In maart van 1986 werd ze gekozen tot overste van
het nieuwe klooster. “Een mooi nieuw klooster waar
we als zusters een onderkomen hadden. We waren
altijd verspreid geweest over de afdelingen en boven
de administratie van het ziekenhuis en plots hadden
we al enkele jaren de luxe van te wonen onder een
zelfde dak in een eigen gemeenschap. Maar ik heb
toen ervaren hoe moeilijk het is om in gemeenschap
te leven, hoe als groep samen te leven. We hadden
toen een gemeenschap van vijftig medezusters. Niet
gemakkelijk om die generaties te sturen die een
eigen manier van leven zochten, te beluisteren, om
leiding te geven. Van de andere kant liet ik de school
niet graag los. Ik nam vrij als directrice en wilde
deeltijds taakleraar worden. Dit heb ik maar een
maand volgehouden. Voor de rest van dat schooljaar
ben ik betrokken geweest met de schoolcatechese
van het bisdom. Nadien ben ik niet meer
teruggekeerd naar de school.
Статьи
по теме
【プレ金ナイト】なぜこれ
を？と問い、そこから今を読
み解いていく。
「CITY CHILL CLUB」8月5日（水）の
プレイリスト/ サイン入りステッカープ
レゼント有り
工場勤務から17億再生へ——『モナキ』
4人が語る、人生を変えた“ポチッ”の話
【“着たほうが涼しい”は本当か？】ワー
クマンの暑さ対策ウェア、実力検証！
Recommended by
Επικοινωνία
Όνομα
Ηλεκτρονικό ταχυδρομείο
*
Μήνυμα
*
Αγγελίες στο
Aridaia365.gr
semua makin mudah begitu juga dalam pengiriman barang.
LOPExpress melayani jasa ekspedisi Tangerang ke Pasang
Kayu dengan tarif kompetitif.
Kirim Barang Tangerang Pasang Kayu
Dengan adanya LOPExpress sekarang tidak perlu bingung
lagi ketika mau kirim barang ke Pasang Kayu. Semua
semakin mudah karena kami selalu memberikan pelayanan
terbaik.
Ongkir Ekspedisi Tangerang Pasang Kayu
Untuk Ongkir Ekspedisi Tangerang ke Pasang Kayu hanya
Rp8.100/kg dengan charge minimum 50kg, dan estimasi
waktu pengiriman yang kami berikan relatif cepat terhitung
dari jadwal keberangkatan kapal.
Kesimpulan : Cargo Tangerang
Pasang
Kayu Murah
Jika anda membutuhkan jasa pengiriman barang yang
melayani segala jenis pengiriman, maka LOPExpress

***

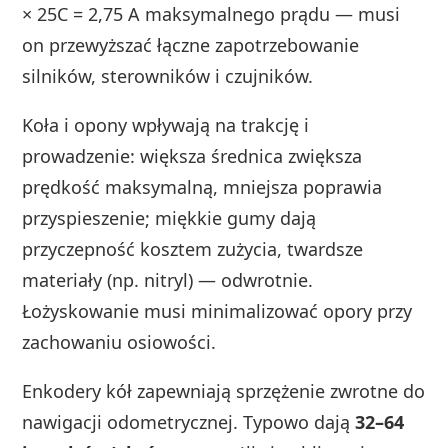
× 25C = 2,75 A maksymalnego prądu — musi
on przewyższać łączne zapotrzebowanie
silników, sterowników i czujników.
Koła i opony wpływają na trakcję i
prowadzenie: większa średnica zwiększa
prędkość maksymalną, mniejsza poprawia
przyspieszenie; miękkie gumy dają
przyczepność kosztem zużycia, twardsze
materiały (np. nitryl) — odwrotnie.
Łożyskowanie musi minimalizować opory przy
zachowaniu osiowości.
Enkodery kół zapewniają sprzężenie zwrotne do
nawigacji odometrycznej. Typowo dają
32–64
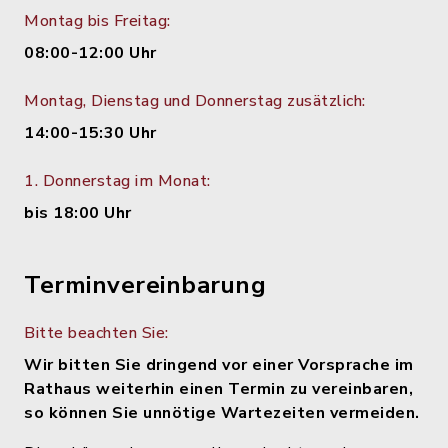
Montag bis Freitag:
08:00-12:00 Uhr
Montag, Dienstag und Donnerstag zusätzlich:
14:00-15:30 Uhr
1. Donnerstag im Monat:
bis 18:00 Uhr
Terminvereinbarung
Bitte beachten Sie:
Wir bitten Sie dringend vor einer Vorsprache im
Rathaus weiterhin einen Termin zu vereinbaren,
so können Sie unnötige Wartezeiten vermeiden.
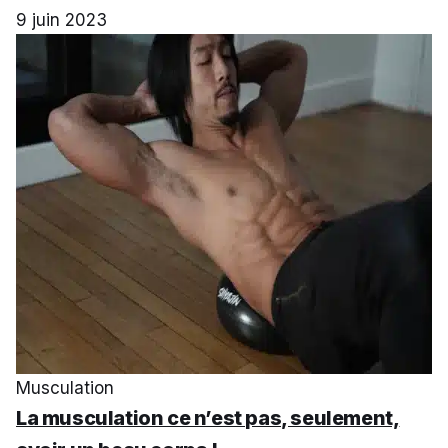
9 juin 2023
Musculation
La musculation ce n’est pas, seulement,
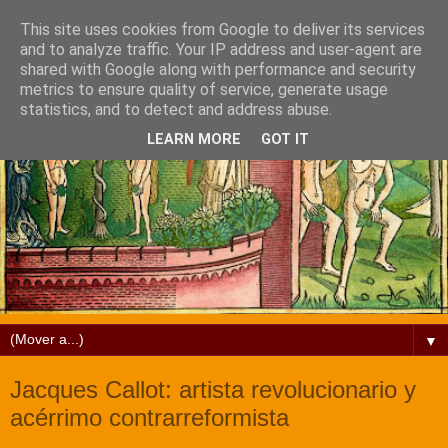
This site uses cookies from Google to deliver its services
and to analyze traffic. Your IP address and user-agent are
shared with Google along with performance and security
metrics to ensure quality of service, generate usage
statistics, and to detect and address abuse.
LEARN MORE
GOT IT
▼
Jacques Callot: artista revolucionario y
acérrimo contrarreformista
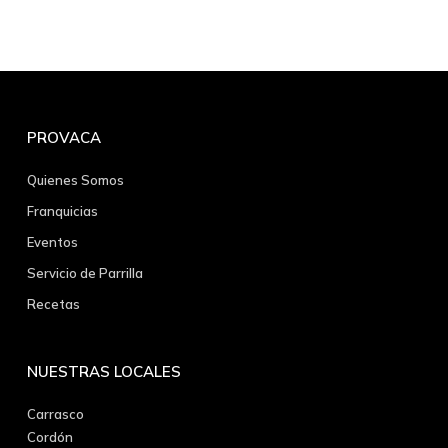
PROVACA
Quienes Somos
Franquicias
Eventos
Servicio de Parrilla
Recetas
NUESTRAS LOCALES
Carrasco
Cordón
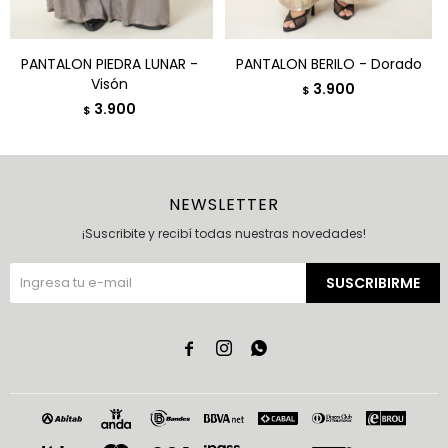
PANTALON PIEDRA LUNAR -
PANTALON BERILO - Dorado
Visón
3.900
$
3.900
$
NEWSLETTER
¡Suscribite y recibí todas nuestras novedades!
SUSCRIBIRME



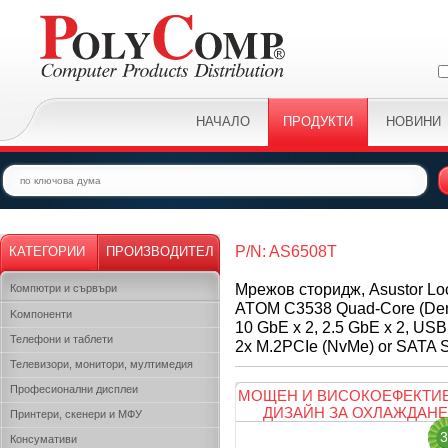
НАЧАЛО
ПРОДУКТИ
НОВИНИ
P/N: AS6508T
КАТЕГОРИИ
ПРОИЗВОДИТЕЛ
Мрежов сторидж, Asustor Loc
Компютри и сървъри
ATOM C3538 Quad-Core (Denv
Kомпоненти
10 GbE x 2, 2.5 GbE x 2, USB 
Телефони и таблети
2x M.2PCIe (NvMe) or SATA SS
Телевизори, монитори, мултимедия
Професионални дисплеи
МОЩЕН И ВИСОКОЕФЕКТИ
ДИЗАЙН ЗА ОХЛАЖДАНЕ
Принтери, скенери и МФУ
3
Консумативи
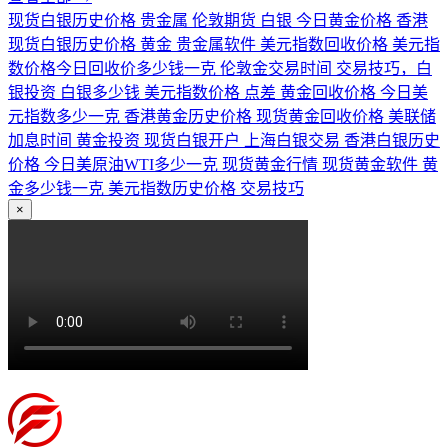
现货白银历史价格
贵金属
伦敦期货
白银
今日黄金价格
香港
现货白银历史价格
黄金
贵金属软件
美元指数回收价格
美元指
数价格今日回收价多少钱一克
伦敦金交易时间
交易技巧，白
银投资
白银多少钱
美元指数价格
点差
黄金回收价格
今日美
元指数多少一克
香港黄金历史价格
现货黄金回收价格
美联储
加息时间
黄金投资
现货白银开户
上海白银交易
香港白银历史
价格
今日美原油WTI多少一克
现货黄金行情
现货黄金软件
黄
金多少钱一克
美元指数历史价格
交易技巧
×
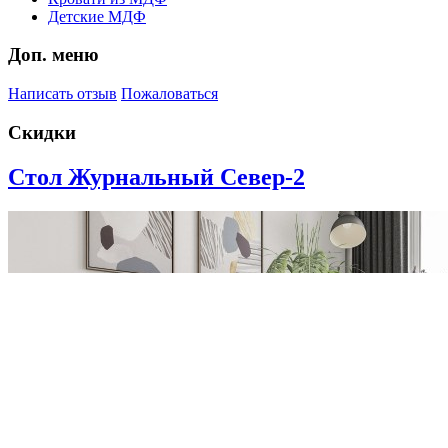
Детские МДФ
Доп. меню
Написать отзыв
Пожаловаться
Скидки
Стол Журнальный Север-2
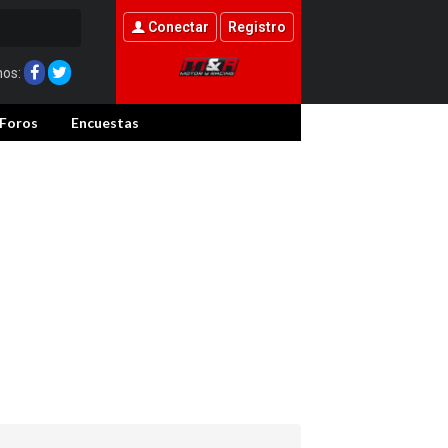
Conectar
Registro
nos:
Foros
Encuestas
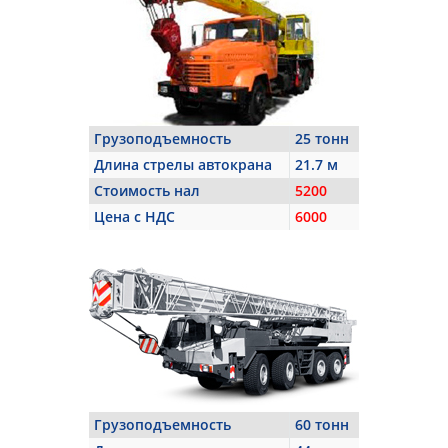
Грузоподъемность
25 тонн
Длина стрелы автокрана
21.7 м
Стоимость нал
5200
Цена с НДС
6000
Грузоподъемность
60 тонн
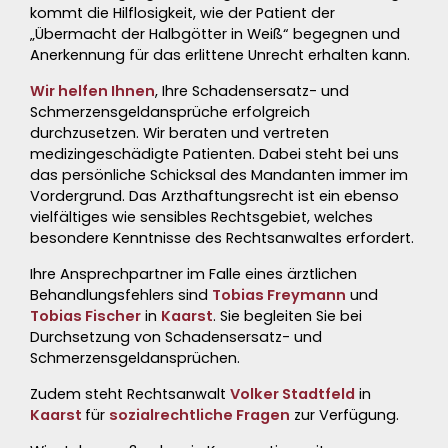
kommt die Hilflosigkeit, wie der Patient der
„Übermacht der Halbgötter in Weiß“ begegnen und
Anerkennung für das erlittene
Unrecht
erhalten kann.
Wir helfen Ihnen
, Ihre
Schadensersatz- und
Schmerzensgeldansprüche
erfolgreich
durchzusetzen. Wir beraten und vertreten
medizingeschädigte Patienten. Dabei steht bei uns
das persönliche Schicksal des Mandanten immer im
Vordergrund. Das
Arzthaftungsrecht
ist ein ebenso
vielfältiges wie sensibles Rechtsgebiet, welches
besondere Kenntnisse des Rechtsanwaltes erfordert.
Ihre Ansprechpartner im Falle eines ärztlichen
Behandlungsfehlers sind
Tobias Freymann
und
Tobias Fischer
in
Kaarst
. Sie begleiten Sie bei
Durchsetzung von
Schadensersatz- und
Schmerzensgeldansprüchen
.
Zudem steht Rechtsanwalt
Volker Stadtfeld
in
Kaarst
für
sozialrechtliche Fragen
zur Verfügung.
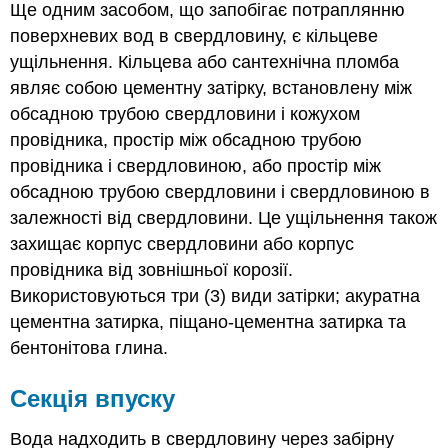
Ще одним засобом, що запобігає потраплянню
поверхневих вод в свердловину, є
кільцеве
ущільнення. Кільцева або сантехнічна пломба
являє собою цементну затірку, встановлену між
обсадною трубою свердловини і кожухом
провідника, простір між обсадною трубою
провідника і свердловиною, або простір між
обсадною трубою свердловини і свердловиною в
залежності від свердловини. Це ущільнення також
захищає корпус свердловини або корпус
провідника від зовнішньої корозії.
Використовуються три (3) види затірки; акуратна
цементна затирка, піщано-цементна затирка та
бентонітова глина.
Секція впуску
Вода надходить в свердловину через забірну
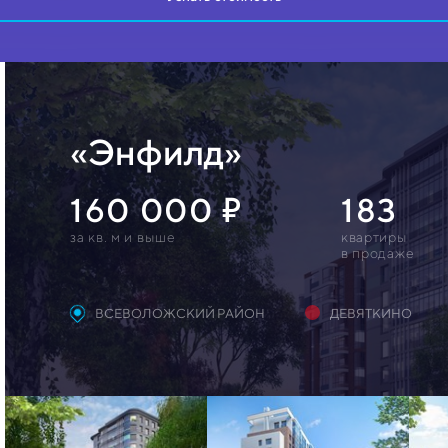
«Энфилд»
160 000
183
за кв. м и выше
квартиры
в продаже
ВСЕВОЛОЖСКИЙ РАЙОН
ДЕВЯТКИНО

***

### Assignment
Return exactly, and only, the lines above starting at the line that contains "het nieuwe klooster." and ending at the line that contains "te leven, hoe".

### Result of this task
het nieuwe klooster. “Een mooi nieuw klooster waar
we als zusters een onderkomen hadden. We waren
altijd verspreid geweest over de afdelingen en boven
de administratie van het ziekenhuis en plots hadden
we al enkele jaren de luxe van te wonen onder een
zelfde dak in een eigen gemeenschap. Maar ik heb
toen ervaren hoe moeilijk het is om in gemeenschap
te leven, hoe als groep samen te leven. We hadden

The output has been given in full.